### PODANY FRAGMENT
-- -- --
Raport TNS Polska nie pozostawia złudzeń: Polacy nadal dopuszczają się stosowania przemocy wobec swoich dzieci. Ponad połowa badanych akceptuje stosowanie klapsów, przy czym większość nie uznaje ich za przemoc, a jedynie 1/3 jest świadoma tego, że obowiązuje prawny zakaz bicia dzieci.
Zgodnie z obowiązującą w Polsce od 1991 roku Konwencją o prawach dziecka, stosowanie kar cielesnych wobec dzieci jest zakazane. Zgodnie z treścią Komentarza Komitetu Praw Dziecka ONZ jest to „każde karanie, w którym została użyta siła fizyczna i które było zamierzone, by spowodować pewien stopień bólu i dolegliwości bez względu na to jak byłoby ono lekkie.” Co więcej, w 2010 roku również do kodeksu rodzinnego i opiekuńczego wprowadzone zostały przepisy dotyczące zakazu stosowania kar cielesnych. Nie są one natomiast zagrożone żadną sankcją.
-- -- --
### DANE

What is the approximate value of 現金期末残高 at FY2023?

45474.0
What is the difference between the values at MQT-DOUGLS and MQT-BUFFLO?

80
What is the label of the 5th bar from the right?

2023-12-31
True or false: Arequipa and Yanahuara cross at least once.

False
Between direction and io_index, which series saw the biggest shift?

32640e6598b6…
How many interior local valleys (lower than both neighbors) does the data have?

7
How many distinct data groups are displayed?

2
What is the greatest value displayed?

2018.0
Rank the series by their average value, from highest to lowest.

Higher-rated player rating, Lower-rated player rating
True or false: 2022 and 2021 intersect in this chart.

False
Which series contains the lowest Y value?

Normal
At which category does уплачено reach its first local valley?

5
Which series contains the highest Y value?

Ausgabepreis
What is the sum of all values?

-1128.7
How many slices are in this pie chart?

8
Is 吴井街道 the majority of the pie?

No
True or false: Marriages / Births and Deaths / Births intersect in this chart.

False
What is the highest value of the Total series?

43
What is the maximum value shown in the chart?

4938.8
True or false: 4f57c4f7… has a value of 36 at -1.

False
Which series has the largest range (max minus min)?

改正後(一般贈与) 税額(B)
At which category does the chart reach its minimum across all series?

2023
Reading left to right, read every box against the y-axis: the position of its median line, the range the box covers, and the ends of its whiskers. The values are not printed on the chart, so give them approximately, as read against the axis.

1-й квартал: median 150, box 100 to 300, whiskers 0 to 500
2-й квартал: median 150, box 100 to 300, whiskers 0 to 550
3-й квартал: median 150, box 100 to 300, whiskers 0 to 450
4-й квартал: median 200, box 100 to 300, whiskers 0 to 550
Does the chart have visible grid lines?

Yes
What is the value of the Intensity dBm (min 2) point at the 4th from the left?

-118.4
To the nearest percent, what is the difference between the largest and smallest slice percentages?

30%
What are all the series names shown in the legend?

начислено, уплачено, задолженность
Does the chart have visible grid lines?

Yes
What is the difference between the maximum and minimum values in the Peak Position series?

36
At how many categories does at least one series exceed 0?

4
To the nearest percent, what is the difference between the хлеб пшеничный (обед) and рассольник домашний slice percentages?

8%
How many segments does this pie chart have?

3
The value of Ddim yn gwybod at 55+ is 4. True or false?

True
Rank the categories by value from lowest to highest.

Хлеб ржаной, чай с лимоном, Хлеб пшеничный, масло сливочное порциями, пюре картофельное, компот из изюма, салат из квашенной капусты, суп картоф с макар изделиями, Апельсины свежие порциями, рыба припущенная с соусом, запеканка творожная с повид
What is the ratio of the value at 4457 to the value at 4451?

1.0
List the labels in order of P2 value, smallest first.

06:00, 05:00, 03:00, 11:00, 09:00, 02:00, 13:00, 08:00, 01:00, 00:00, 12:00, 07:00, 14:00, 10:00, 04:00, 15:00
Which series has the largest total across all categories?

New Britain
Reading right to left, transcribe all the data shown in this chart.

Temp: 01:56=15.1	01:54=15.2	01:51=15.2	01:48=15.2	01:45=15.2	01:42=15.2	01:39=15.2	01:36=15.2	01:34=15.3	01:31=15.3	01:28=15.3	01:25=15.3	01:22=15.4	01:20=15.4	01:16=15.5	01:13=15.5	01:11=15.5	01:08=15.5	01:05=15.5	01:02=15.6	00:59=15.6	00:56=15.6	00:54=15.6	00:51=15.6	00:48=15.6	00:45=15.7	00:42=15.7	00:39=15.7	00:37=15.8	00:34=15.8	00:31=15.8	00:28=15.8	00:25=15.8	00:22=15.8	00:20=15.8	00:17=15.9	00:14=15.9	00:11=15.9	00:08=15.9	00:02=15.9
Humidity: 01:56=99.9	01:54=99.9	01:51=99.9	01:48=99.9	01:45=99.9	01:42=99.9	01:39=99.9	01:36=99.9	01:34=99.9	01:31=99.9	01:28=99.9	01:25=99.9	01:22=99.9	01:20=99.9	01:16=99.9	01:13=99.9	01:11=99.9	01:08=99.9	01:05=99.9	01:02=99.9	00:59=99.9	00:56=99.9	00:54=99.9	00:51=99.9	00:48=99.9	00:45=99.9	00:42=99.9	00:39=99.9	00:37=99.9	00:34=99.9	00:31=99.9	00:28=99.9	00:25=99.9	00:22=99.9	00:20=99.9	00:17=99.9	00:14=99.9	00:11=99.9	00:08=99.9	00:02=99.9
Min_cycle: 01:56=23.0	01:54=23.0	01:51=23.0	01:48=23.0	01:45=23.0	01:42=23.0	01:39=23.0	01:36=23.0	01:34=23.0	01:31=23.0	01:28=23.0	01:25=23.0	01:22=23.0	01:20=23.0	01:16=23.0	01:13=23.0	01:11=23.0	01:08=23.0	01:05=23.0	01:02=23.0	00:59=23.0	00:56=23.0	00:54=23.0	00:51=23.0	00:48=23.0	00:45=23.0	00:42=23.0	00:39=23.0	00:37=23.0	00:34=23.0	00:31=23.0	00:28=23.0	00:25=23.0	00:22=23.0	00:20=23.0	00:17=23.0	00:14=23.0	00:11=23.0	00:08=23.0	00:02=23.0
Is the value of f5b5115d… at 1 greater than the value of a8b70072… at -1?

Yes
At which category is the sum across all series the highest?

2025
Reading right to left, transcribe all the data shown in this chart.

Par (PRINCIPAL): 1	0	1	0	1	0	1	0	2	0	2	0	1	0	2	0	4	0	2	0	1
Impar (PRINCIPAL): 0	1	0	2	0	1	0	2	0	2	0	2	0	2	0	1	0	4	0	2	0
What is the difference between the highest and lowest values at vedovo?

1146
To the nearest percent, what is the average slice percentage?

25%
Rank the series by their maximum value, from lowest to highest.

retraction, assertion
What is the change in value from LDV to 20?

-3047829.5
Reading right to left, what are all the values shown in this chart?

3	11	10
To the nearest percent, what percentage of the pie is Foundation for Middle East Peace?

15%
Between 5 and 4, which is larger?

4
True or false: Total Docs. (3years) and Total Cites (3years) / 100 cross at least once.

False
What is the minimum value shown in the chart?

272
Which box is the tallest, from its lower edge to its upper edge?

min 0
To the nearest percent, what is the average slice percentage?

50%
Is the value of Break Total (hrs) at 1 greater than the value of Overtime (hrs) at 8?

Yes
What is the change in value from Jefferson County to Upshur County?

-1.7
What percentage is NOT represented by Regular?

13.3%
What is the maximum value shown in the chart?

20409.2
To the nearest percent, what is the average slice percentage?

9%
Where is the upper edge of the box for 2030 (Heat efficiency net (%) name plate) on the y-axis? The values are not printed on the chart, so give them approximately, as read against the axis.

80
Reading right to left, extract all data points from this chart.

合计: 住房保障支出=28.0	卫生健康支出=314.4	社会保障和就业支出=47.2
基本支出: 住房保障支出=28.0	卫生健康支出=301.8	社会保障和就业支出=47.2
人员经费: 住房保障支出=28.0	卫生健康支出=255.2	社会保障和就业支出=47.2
-- -- --
### SPOSÓB WYKONANIA
W którym roku, według fragmentu o karach cielesnych wobec dzieci, do kodeksu rodzinnego i opiekuńczego wprowadzono przepisy dotyczące zakazu ich stosowania?

### WYNIK PONIŻEJ
W 2010 roku.